If there is one piece of equipment often overlooked by many photographers, it is the monitor. Whilst we may spend thousands on cameras, lenses and upgraded computers, we often “make do” with our computer’s screen or buy a cheap one to get a larger size.
For anyone that is serious about their images, and let’s face it, if you are here on Lightstalking, you are, buying a monitor should be given as much consideration as buying a new camera or lens. After all, why invest all those thousands of dollars in top photographic equipment, if in the end you are viewing the images on a poor, low contrast and limited gamut monitor?
What Type of Screen Should You Get?
Perhaps we are blinded by acronyms when buying our screens, after all there are so many, LCD, LED, TN, IPS, the list goes on. So what should we buy to suit our needs. Well let start with screen type. The cheapest monitors are based on twisted nematic (TN). Whilst having a fast response time, they have limited color reproduction, poor black levels and narrow viewing angles. They are fine for word processing but not for serious photographic work.
For photography, the minimum level you should be looking for is an IPS screen. These used to be the most expensive of monitors but prices in the last few years have dropped considerably and are now well within the range of an enthusiast photographer. Whilst response times are slower, you get much deeper blacks, better contrast and viewing angles.

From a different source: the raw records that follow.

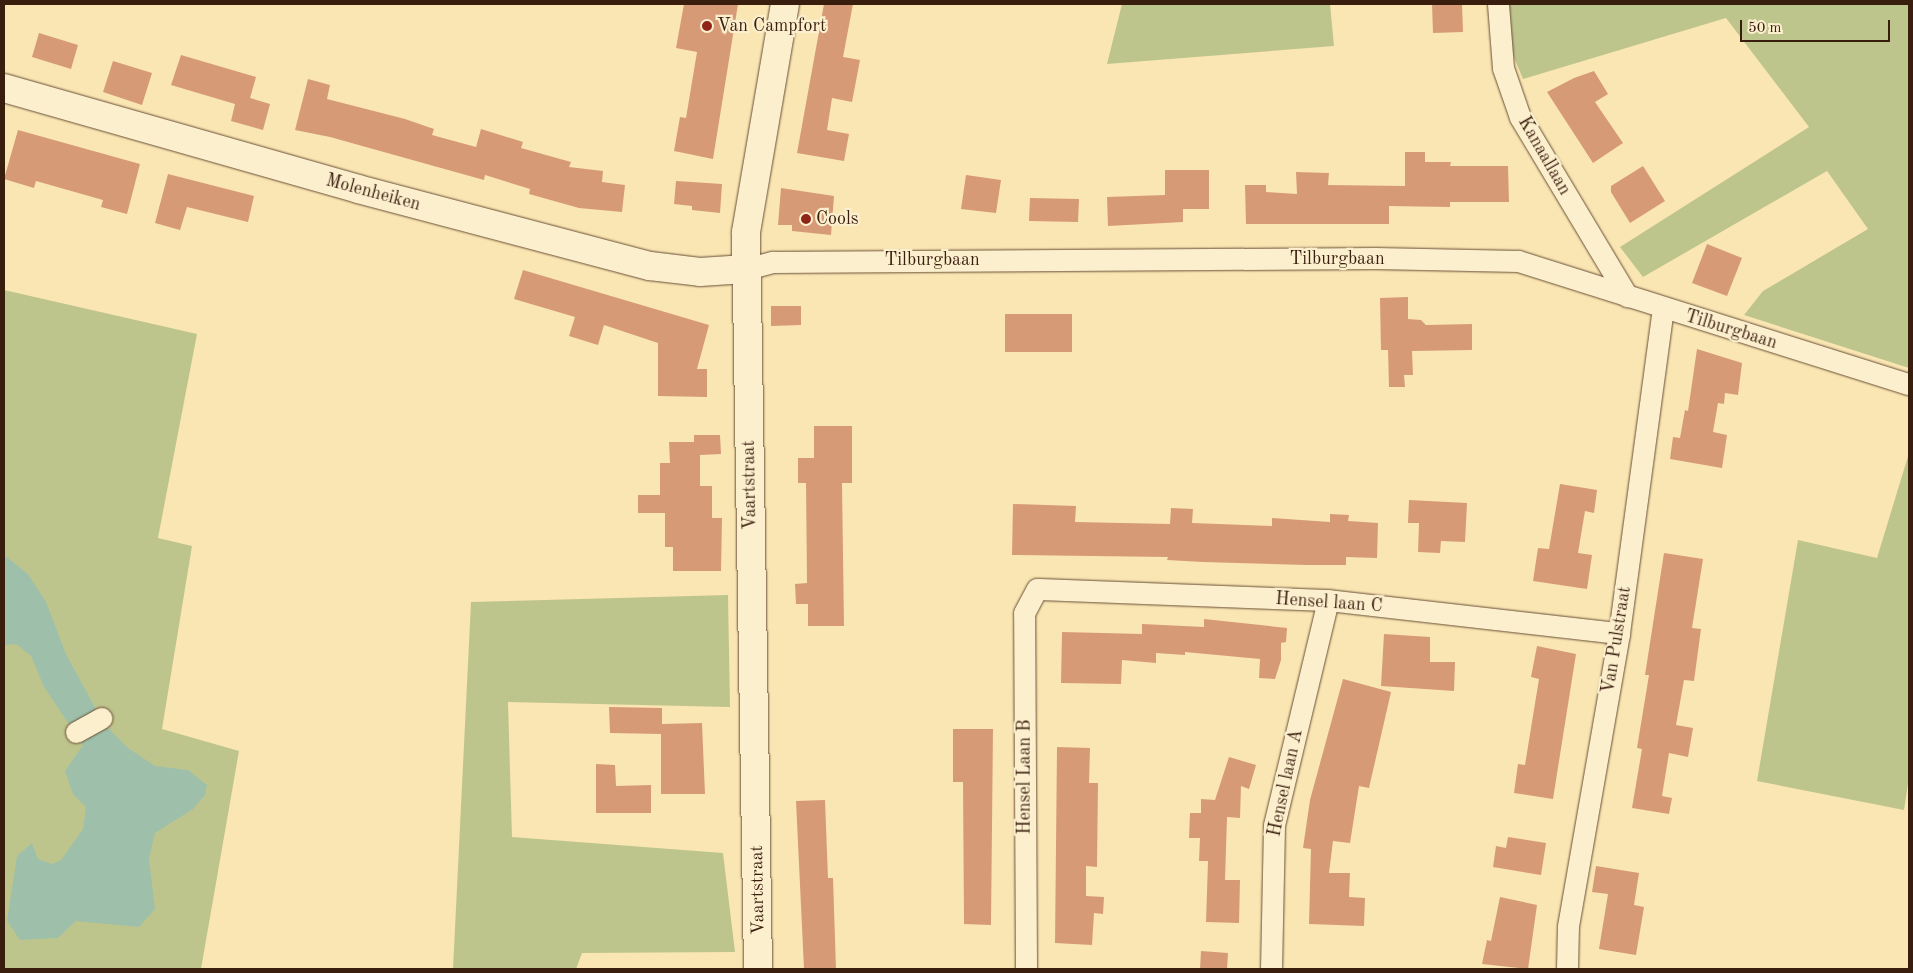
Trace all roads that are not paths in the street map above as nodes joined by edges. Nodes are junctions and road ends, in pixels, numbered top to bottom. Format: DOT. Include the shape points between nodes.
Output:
graph roads {
  1 [pos="785,4"];
  2 [pos="1498,4"];
  3 [pos="4,88"];
  4 [pos="746,269"];
  5 [pos="1627,296"];
  6 [pos="1663,309"];
  7 [pos="1909,384"];
  8 [pos="1037,589"];
  9 [pos="1328,600"];
  10 [pos="1619,633"];
  11 [pos="101,718"];
  12 [pos="76,732"];
  13 [pos="758,969"];
  14 [pos="1026,969"];
  15 [pos="1271,969"];
  16 [pos="1566,969"];
  1 -- 4 [label="main road, Vaartstraat" via="746,232"];
  2 -- 5 [label="street, Kanaallaan" via="1504,68 1520,117"];
  3 -- 4 [label="main road, Molenheiken" via="358,189 650,266 700,272"];
  4 -- 5 [label="street, Tilburgbaan" via="792,261 1374,258 1518,261"];
  4 -- 13 [label="main road, Vaartstraat"];
  5 -- 6 [label="street, Tilburgbaan"];
  6 -- 7 [label="street, Tilburgbaan"];
  6 -- 10 [label="street, Van Pulstraat"];
  8 -- 9 [label="street, Hensel laan C"];
  8 -- 14 [label="street, Hensel Laan B" via="1024,612"];
  9 -- 10 [label="street, Hensel laan C"];
  9 -- 15 [label="street, Hensel laan A" via="1274,825"];
  10 -- 16 [label="street, Van Pulstraat" via="1568,926"];
  11 -- 12 [label="street"];
}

One thing to consider, when looking at all monitors is bit depth. IPS screens can be 6 bit or 8 bit, those extra two bits, adding to the price. Consider how you intend to work with your images. If you plan to print large, high quality images then opt for the 8 bit screens, there are even 10 bits available.
The bit depth is linked in to the screen gamut. The gamut is a graph that describes how many colors a device can “see”. For photographers, the wider the gamut range, the better. Many IPS screens run to 80-90% of the sRGB gamut, the most commonly used color space in photographic printing. More expensive models will see 100%+ of the sRGB gamut and getting close to Adobe RGB.

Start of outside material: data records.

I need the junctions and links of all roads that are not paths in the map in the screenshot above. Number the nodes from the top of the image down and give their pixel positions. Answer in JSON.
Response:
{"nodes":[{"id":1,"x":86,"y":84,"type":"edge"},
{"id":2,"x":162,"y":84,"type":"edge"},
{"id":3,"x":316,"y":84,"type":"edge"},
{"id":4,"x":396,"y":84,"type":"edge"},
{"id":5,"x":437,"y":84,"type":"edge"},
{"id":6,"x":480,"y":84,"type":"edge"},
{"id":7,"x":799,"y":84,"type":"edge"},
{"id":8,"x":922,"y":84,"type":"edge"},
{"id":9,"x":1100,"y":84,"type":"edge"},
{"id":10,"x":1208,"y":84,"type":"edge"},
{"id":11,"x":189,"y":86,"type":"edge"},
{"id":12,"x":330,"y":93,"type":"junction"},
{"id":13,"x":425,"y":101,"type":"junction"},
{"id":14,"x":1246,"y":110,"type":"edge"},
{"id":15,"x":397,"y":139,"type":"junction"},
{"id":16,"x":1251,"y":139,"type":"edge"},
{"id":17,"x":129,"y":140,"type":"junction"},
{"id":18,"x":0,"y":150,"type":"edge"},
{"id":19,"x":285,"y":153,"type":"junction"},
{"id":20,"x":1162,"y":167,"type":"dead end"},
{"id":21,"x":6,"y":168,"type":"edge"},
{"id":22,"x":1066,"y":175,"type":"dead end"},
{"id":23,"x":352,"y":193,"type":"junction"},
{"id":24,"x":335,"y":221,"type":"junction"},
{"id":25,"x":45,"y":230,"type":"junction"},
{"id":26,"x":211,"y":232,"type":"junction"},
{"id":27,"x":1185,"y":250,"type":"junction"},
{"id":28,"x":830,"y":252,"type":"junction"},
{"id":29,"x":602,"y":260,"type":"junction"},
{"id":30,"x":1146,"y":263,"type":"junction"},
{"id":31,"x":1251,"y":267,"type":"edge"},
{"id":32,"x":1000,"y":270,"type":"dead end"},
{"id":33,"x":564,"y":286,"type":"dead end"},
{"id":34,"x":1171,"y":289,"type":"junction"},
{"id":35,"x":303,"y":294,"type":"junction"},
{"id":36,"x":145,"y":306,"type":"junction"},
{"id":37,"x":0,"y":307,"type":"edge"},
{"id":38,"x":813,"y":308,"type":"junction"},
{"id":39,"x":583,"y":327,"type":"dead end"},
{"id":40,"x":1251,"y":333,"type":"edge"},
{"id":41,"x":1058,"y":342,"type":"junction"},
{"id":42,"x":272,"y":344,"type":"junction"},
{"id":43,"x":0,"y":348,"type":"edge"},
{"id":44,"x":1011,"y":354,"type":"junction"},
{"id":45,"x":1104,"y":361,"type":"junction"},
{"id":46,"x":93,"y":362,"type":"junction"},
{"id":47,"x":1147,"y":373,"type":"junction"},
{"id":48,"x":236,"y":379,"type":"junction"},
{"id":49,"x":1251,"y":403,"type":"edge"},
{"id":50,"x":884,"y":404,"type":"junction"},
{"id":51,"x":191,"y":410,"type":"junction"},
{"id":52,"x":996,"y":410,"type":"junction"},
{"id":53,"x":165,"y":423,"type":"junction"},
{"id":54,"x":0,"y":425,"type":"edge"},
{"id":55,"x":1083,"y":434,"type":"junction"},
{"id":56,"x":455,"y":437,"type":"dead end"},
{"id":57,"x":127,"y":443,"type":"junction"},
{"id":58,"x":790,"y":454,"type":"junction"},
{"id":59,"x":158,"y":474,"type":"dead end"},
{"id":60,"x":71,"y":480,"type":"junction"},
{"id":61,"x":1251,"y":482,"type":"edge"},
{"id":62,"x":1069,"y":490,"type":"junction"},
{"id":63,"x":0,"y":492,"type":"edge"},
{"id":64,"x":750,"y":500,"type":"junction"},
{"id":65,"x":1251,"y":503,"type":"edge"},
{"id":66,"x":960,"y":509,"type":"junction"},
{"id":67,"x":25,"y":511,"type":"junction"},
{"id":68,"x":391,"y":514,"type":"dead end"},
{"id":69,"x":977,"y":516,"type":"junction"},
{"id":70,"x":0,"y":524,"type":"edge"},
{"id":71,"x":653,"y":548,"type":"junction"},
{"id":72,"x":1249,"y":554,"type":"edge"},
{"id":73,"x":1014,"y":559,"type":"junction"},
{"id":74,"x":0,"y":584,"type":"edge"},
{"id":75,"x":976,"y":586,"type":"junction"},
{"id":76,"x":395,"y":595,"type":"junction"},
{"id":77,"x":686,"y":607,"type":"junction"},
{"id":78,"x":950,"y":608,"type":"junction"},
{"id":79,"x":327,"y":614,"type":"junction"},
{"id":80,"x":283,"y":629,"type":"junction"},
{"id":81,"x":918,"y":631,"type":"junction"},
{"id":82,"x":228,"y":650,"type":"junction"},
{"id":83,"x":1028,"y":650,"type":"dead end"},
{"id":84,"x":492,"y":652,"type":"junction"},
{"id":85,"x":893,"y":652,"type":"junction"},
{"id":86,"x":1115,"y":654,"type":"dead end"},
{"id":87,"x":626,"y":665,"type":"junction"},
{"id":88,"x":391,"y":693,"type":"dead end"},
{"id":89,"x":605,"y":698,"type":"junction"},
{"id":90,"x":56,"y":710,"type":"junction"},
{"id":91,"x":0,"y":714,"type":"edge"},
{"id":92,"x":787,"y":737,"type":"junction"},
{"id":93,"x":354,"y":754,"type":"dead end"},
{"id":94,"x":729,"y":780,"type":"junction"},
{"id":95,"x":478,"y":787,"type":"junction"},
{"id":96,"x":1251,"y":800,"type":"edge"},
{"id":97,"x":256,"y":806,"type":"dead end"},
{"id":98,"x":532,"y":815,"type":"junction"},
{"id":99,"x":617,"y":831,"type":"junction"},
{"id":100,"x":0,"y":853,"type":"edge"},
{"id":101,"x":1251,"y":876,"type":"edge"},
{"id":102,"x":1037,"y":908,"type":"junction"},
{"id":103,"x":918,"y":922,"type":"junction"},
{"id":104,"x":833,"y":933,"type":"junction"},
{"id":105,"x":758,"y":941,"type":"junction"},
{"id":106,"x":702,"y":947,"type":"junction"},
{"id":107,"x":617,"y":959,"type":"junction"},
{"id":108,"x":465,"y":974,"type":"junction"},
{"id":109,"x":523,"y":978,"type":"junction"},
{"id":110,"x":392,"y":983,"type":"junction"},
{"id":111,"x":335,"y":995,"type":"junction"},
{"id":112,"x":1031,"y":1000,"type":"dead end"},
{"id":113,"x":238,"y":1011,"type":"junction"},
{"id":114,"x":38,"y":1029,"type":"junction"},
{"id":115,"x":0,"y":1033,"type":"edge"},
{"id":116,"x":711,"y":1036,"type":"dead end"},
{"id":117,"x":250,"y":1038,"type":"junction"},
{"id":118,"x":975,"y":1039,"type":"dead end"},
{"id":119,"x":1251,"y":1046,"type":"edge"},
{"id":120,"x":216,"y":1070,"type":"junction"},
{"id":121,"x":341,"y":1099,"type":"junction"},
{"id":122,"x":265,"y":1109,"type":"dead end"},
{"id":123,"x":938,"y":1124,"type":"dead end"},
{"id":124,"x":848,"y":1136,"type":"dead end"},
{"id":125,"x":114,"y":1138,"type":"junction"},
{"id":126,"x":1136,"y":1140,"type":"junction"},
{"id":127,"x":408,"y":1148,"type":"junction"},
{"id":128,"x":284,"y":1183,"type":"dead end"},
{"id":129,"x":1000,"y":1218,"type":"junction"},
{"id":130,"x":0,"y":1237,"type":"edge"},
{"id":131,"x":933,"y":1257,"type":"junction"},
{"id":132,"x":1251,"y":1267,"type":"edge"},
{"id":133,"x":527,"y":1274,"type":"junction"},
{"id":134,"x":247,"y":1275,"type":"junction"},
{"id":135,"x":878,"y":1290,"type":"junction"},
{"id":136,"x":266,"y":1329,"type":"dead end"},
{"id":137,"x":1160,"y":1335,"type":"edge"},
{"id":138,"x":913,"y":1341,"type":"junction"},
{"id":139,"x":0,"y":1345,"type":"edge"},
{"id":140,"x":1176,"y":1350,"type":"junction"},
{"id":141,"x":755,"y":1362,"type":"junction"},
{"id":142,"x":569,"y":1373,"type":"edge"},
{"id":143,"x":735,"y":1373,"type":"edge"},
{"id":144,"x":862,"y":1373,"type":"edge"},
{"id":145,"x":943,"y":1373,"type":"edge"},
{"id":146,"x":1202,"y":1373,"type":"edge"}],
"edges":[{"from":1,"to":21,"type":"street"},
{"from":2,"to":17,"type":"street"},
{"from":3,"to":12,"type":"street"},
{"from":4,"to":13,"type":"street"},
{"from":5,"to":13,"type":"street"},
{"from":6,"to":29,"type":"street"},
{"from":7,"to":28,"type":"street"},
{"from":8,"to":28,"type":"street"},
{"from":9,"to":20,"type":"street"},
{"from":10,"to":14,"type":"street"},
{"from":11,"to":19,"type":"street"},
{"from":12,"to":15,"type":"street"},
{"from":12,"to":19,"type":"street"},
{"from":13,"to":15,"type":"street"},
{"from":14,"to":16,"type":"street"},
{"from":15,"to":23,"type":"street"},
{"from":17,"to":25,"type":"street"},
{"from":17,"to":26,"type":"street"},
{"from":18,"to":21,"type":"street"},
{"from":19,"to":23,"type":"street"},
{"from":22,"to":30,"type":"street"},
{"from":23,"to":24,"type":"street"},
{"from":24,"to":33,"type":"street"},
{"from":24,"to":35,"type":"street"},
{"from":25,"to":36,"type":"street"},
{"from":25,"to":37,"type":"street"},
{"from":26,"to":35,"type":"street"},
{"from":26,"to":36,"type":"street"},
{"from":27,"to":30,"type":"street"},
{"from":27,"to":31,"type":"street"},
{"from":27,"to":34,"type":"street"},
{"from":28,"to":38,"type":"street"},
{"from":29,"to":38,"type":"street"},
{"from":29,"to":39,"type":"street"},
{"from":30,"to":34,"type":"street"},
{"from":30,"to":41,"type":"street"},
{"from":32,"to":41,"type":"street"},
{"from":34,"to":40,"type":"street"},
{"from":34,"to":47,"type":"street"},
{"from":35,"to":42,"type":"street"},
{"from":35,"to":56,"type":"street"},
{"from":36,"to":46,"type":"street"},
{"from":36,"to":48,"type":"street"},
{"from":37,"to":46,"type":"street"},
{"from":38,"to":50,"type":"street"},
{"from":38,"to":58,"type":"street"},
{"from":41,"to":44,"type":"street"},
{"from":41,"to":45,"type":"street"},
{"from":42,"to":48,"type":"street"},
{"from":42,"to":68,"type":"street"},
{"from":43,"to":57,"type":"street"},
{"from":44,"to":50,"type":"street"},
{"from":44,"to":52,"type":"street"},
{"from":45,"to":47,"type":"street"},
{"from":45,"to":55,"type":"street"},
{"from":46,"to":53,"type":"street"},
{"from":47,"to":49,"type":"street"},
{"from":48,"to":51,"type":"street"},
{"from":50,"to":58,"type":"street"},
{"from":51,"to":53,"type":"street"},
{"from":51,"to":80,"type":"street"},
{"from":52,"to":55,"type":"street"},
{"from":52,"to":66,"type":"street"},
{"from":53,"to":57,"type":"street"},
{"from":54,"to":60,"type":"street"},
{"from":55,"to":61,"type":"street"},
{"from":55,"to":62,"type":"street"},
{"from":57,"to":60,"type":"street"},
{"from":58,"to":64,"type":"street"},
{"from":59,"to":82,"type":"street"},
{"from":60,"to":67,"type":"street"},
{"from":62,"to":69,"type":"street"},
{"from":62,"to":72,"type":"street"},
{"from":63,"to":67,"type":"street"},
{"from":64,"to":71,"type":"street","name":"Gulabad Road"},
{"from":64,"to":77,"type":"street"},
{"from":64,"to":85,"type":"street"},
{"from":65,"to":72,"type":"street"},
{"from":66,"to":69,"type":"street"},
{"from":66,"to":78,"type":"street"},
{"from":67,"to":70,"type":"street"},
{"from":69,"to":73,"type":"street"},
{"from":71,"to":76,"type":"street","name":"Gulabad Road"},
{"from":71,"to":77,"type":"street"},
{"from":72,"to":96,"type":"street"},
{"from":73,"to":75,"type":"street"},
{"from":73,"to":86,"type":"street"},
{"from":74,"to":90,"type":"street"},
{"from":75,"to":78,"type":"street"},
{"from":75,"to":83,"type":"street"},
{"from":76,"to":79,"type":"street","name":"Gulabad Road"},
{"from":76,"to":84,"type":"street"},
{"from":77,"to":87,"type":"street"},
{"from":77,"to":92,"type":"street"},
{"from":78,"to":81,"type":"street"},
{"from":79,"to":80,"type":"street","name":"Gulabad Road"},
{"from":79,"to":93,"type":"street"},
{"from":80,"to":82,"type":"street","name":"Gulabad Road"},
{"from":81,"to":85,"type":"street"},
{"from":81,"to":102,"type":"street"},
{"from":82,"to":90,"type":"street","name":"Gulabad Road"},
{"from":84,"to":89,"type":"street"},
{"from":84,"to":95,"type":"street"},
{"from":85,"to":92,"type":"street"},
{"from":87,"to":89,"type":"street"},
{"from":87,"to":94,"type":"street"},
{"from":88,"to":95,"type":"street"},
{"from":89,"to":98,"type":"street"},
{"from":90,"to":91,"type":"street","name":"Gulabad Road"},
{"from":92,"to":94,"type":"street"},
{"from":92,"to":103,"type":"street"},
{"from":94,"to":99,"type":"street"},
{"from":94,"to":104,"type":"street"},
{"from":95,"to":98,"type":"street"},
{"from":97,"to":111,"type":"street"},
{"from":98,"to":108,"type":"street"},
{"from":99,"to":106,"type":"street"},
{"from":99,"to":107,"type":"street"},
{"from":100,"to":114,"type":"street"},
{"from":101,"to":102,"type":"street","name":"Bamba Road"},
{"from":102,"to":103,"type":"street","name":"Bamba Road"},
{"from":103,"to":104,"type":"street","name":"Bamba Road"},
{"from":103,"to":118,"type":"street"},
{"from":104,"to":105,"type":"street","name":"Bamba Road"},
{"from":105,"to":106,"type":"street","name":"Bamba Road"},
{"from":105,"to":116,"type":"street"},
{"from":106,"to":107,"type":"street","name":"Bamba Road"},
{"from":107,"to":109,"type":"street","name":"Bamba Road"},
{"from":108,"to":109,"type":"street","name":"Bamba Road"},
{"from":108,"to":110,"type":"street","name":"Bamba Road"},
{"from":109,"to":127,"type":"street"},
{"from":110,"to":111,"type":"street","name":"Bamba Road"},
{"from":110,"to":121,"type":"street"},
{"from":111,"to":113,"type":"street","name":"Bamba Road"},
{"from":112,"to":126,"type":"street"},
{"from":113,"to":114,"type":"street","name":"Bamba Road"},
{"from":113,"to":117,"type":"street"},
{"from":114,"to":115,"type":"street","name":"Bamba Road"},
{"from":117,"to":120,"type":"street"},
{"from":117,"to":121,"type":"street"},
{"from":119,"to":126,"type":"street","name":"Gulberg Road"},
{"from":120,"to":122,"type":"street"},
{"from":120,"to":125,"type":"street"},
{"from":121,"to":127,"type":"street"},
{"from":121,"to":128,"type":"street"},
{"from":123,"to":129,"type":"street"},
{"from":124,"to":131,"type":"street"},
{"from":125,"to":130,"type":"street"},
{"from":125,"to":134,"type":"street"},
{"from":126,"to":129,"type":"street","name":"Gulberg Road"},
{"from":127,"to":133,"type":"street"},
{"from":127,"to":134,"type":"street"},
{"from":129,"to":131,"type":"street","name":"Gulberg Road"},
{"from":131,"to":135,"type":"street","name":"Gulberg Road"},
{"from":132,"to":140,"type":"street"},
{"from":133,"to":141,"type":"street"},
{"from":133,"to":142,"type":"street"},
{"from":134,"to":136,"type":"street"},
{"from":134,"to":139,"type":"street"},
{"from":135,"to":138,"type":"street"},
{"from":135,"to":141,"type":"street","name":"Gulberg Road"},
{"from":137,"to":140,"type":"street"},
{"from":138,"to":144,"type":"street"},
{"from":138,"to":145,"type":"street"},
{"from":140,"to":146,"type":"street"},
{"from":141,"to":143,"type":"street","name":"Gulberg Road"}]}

Some monitors come with glossy screens, Apple’s 27” Cinema Display is an example. There are lots of arguments as to whether glossy monitors are suitable for photography, this is something you will need to look at yourself.
What Size Monitor Do You Need?
Another consideration includes your monitor size. This can be broken down into two areas, the screen size, as measured across the diagonal and the screen ratio, which is the width divided by the height. Think carefully about your screen size, bigger is not always best. Look at your working area and see what would be the optimum screen size for your desk. If you are sitting close to the monitor, then there is no point in having a big 27 inch screen.
There has been a trend in recent years to produce screens in the ration 16:9. This is the standard HD television format, great for watching films but not necessarily good for photographers. In my opinion, 16:10 is a better option, it fits the image ratio of most cameras much better meaning you have more screen real estate to work with.
Also look for the resolution of the screen, some manufacturers, will try to reduce the cost of, for example, a 27 inch screen by building it as 1920×1080 rather than the much better 2560×1440. Although both are 16:9, the latter packs in a lot more resolution.
Is Your Monitor Getting All of the Image Information?
Another often underestimated issue with monitors, is how you connect it to your computer. Some people are still using the VGA cable, often supplied with cheaper monitors. This is an analogue cable that does not do your screen justice. Nearly all monitors these days have DVI, and more often than not HDMI and Display Port, all of which are significantly better than VGA. Depending on your manufacturer, at least one of these cables should be provided.
Don't Forget to Calibrate Your Monitor!
Lastly, once you have brought your new monitor home, think about where you place it and also make sure you calibrate it. There is no point in spending all your hard earned cash buying a nice monitor only to place it under harsh lights. Calibration is a must. If you do not want to spend out on a hardware calibrator, at least look at software versions – whilst not as accurate, they will make a considerable difference. Mac users have the Color Profile app built in, which can do a pretty good of getting your screen close, if used in expert mode.
As you can see, there are so many choices out there. Looking at screens in your local store, will give you a good indication of size but next to no idea of the quality. Do your research online, look at reviews, TFT Central is a good resource and use a supplier that accepts returns in case the monitor does not suit your needs.